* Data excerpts
***
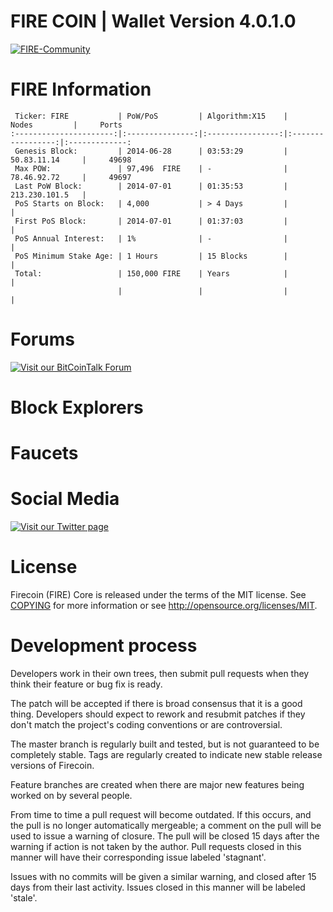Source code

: FIRE COIN | Wallet Version 4.0.1.0
====================
[![FIRE-Community](http://oi58.tinypic.com/27yy79d.jpg)](http://tech-commons.wix.com/fire-coin-community)

FIRE Information
====================

     Ticker: FIRE           | PoW/PoS         | Algorithm:X15    |     Nodes         |     Ports
    :----------------------:|:---------------:|:----------------:|:-----------------:|:-------------:
     Genesis Block:         | 2014-06-28      | 03:53:29         |   50.83.11.14     |     49698 
     Max POW:               | 97,496  FIRE    | -                |   78.46.92.72     |     49697
     Last PoW Block:        | 2014-07-01      | 01:35:53         |   213.230.101.5   |
     PoS Starts on Block:   | 4,000           | > 4 Days         |                   |
     First PoS Block:       | 2014-07-01      | 01:37:03         |                   |
     PoS Annual Interest:   | 1%              | -                |                   |
     PoS Minimum Stake Age: | 1 Hours         | 15 Blocks        |                   |
     Total:                 | 150,000 FIRE    | Years            |                   |
                            |                 |                  |                   |

Forums
====================
[![Visit our BitCoinTalk Forum](http://oi58.tinypic.com/29pswo0.jpg)](https://bitcointalk.org/index.php?topic=972809.msg10621398#msg10621398)

Block Explorers
====================

Faucets
====================


Social Media
====================
[![Visit our Twitter page](https://i.imgur.com/SHu4pTN.png)](https://twitter.com/FirecoinX15)

License
====================
Firecoin (FIRE) Core is released under the terms of the MIT license. See [COPYING](COPYING) for more
information or see http://opensource.org/licenses/MIT.

Development process
====================
Developers work in their own trees, then submit pull requests when they think their feature or bug fix is ready.

The patch will be accepted if there is broad consensus that it is a good thing. Developers should expect to rework and resubmit patches if they don't match the project's coding conventions or are controversial.

The master branch is regularly built and tested, but is not guaranteed to be completely stable. Tags are regularly created to indicate new stable release versions of Firecoin.

Feature branches are created when there are major new features being worked on by several people.

From time to time a pull request will become outdated. If this occurs, and the pull is no longer automatically mergeable; a comment on the pull will be used to issue a warning of closure. The pull will be closed 15 days after the warning if action is not taken by the author. Pull requests closed in this manner will have their corresponding issue labeled 'stagnant'.

Issues with no commits will be given a similar warning, and closed after 15 days from their last activity. Issues closed in this manner will be labeled 'stale'.
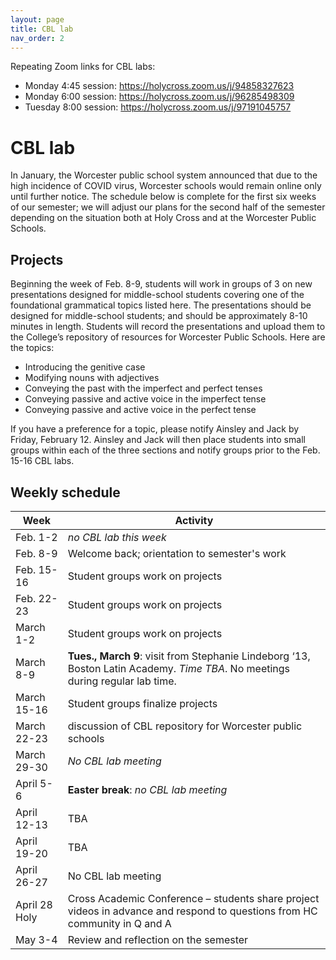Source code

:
 ```yaml
---
layout: page
title: CBL lab
nav_order: 2
---
```


Repeating Zoom links for CBL labs:

- Monday 4:45 session: <https://holycross.zoom.us/j/94858327623>
- Monday 6:00 session: <https://holycross.zoom.us/j/96285498309>
- Tuesday 8:00 session: <https://holycross.zoom.us/j/97191045757>


# CBL lab

In January, the Worcester public school system announced that due to the high incidence of COVID virus, Worcester schools would remain online only until further notice.   The schedule below is complete for the first six weeks of our semester;  we will adjust our plans for the second half of the semester depending on the situation both at Holy Cross and at the Worcester Public Schools.

## Projects

Beginning the week of Feb. 8-9, students will work in groups of 3 on new presentations designed for middle-school students covering one of the  foundational grammatical topics listed here. The presentations should be designed for middle-school students; and should be approximately 8-10 minutes in length. Students will record the presentations and upload them to the College’s repository of resources for Worcester Public Schools. Here are the topics:


 
- Introducing the genitive case
- Modifying nouns with adjectives
- Conveying the past with the imperfect and perfect tenses
- Conveying passive and active voice in the imperfect tense
- Conveying passive and active voice in the perfect tense
 
 If you have a preference for a topic, please notify Ainsley and Jack by Friday, February 12. Ainsley and Jack will then place students into small groups within each of the three sections and notify groups prior to the Feb. 15-16 CBL labs.
 


## Weekly schedule 

| Week | Activity |
| --- | --- |
| Feb. 1-2 | *no CBL lab this week* |
| Feb. 8-9 | Welcome back; orientation to semester's work | 
| Feb. 15-16 | Student groups work on projects |
| Feb. 22-23 | Student groups work on projects |
| March 1-2 |  Student groups work on projects |
| March 8-9 | **Tues., March 9**: visit from Stephanie Lindeborg ‘13, Boston Latin Academy.  *Time TBA*.  No meetings during regular lab time.|
| March 15-16 |  Student groups finalize projects |
| March 22-23 |  discussion of CBL repository for Worcester public schools |
| March 29-30 |  *No CBL lab meeting* |
| April 5-6 |  **Easter break**: *no CBL lab meeting* | 
| April 12-13 |  TBA | 
| April 19-20 |  TBA | 
| April 26-27 |  No CBL lab meeting | 
| April 28 Holy |  Cross Academic Conference – students share project videos in advance and respond to questions from HC community in Q and A |
| May 3-4 | Review and reflection on the semester |

 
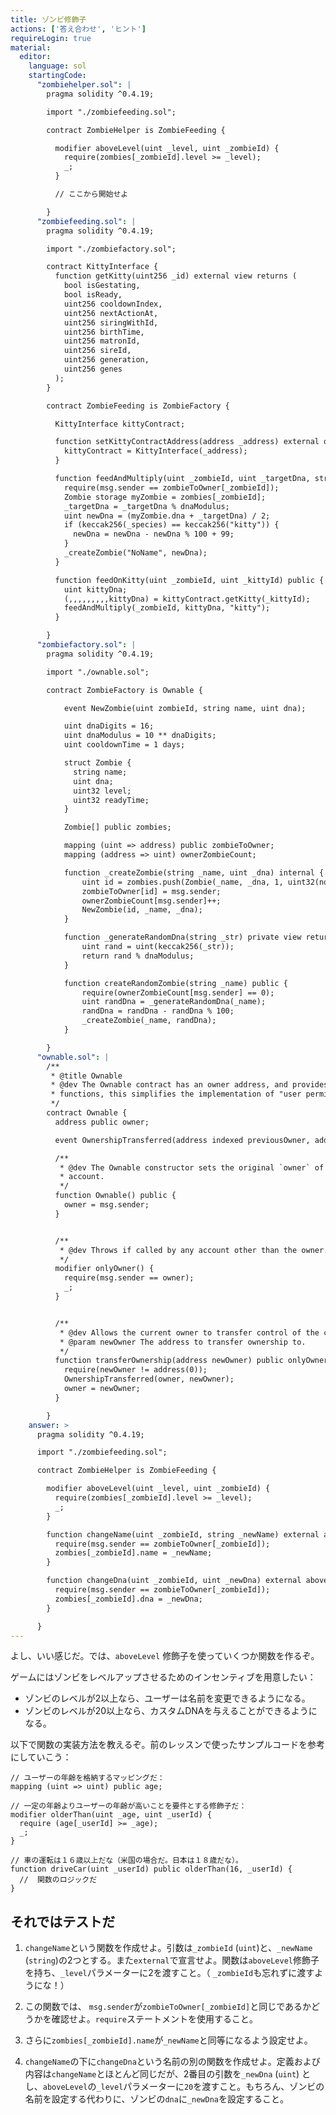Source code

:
 ```yaml
---
title: ゾンビ修飾子
actions: ['答え合わせ', 'ヒント']
requireLogin: true
material:
  editor:
    language: sol
    startingCode:
      "zombiehelper.sol": |
        pragma solidity ^0.4.19;

        import "./zombiefeeding.sol";

        contract ZombieHelper is ZombieFeeding {

          modifier aboveLevel(uint _level, uint _zombieId) {
            require(zombies[_zombieId].level >= _level);
            _;
          }

          // ここから開始せよ

        }
      "zombiefeeding.sol": |
        pragma solidity ^0.4.19;

        import "./zombiefactory.sol";

        contract KittyInterface {
          function getKitty(uint256 _id) external view returns (
            bool isGestating,
            bool isReady,
            uint256 cooldownIndex,
            uint256 nextActionAt,
            uint256 siringWithId,
            uint256 birthTime,
            uint256 matronId,
            uint256 sireId,
            uint256 generation,
            uint256 genes
          );
        }

        contract ZombieFeeding is ZombieFactory {

          KittyInterface kittyContract;

          function setKittyContractAddress(address _address) external onlyOwner {
            kittyContract = KittyInterface(_address);
          }

          function feedAndMultiply(uint _zombieId, uint _targetDna, string _species) public {
            require(msg.sender == zombieToOwner[_zombieId]);
            Zombie storage myZombie = zombies[_zombieId];
            _targetDna = _targetDna % dnaModulus;
            uint newDna = (myZombie.dna + _targetDna) / 2;
            if (keccak256(_species) == keccak256("kitty")) {
              newDna = newDna - newDna % 100 + 99;
            }
            _createZombie("NoName", newDna);
          }

          function feedOnKitty(uint _zombieId, uint _kittyId) public {
            uint kittyDna;
            (,,,,,,,,,kittyDna) = kittyContract.getKitty(_kittyId);
            feedAndMultiply(_zombieId, kittyDna, "kitty");
          }

        }
      "zombiefactory.sol": |
        pragma solidity ^0.4.19;

        import "./ownable.sol";

        contract ZombieFactory is Ownable {

            event NewZombie(uint zombieId, string name, uint dna);

            uint dnaDigits = 16;
            uint dnaModulus = 10 ** dnaDigits;
            uint cooldownTime = 1 days;

            struct Zombie {
              string name;
              uint dna;
              uint32 level;
              uint32 readyTime;
            }

            Zombie[] public zombies;

            mapping (uint => address) public zombieToOwner;
            mapping (address => uint) ownerZombieCount;

            function _createZombie(string _name, uint _dna) internal {
                uint id = zombies.push(Zombie(_name, _dna, 1, uint32(now + cooldownTime))) - 1;
                zombieToOwner[id] = msg.sender;
                ownerZombieCount[msg.sender]++;
                NewZombie(id, _name, _dna);
            }

            function _generateRandomDna(string _str) private view returns (uint) {
                uint rand = uint(keccak256(_str));
                return rand % dnaModulus;
            }

            function createRandomZombie(string _name) public {
                require(ownerZombieCount[msg.sender] == 0);
                uint randDna = _generateRandomDna(_name);
                randDna = randDna - randDna % 100;
                _createZombie(_name, randDna);
            }

        }
      "ownable.sol": |
        /**
         * @title Ownable
         * @dev The Ownable contract has an owner address, and provides basic authorization control
         * functions, this simplifies the implementation of "user permissions".
         */
        contract Ownable {
          address public owner;

          event OwnershipTransferred(address indexed previousOwner, address indexed newOwner);

          /**
           * @dev The Ownable constructor sets the original `owner` of the contract to the sender
           * account.
           */
          function Ownable() public {
            owner = msg.sender;
          }


          /**
           * @dev Throws if called by any account other than the owner.
           */
          modifier onlyOwner() {
            require(msg.sender == owner);
            _;
          }


          /**
           * @dev Allows the current owner to transfer control of the contract to a newOwner.
           * @param newOwner The address to transfer ownership to.
           */
          function transferOwnership(address newOwner) public onlyOwner {
            require(newOwner != address(0));
            OwnershipTransferred(owner, newOwner);
            owner = newOwner;
          }

        }
    answer: >
      pragma solidity ^0.4.19;

      import "./zombiefeeding.sol";

      contract ZombieHelper is ZombieFeeding {

        modifier aboveLevel(uint _level, uint _zombieId) {
          require(zombies[_zombieId].level >= _level);
          _;
        }

        function changeName(uint _zombieId, string _newName) external aboveLevel(2, _zombieId) {
          require(msg.sender == zombieToOwner[_zombieId]);
          zombies[_zombieId].name = _newName;
        }

        function changeDna(uint _zombieId, uint _newDna) external aboveLevel(20, _zombieId) {
          require(msg.sender == zombieToOwner[_zombieId]);
          zombies[_zombieId].dna = _newDna;
        }

      }
---
```


よし、いい感じだ。では、`aboveLevel` 修飾子を使っていくつか関数を作るぞ。

ゲームにはゾンビをレベルアップさせるためのインセンティブを用意したい：

- ゾンビのレベルが2以上なら、ユーザーは名前を変更できるようになる。
- ゾンビのレベルが20以上なら、カスタムDNAを与えることができるようになる。

以下で関数の実装方法を教えるぞ。前のレッスンで使ったサンプルコードを参考にしていこう：

```
// ユーザーの年齢を格納するマッピングだ：
mapping (uint => uint) public age;

// 一定の年齢よりユーザーの年齢が高いことを要件とする修飾子だ：
modifier olderThan(uint _age, uint _userId) {
  require (age[_userId] >= _age);
  _;
}

// 車の運転は１６歳以上だな（米国の場合だ。日本は１８歳だな）。
function driveCar(uint _userId) public olderThan(16, _userId) {
  //  関数のロジックだ
}
```

## それではテストだ

1. `changeName`という関数を作成せよ。引数は`_zombieId` (`uint`)と、`_newName` (`string`)の2つとする。また`external`で宣言せよ。関数は`aboveLevel`修飾子を持ち、`_level`パラメーターに2を渡すこと。（ `_zombieId`も忘れずに渡すようにな！）

2. この関数では、 `msg.sender`が`zombieToOwner[_zombieId]`と同じであるかどうかを確認せよ。`require`ステートメントを使用すること。

3. さらに`zombies[_zombieId].name`が`_newName`と同等になるよう設定せよ。

4. `changeName`の下に`changeDna`という名前の別の関数を作成せよ。定義および内容は`changeName`とほとんど同じだが、2番目の引数を`_newDna` (`uint`) とし、`aboveLevel`の`_level`パラメーターに`20`を渡すこと。もちろん、ゾンビの名前を設定する代わりに、ゾンビの`dna`に`_newDna`を設定すること。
***
* WHAT TO PRODUCE
Copy out each line from the preceding entries that mentions the word "string".

* ANSWER BOX
          function feedAndMultiply(uint _zombieId, uint _targetDna, string _species) public {
            event NewZombie(uint zombieId, string name, uint dna);
              string name;
            function _createZombie(string _name, uint _dna) internal {
            function _generateRandomDna(string _str) private view returns (uint) {
            function createRandomZombie(string _name) public {
        function changeName(uint _zombieId, string _newName) external aboveLevel(2, _zombieId) {
1. `changeName`という関数を作成せよ。引数は`_zombieId` (`uint`)と、`_newName` (`string`)の2つとする。また`external`で宣言せよ。関数は`aboveLevel`修飾子を持ち、`_level`パラメーターに2を渡すこと。（ `_zombieId`も忘れずに渡すようにな！）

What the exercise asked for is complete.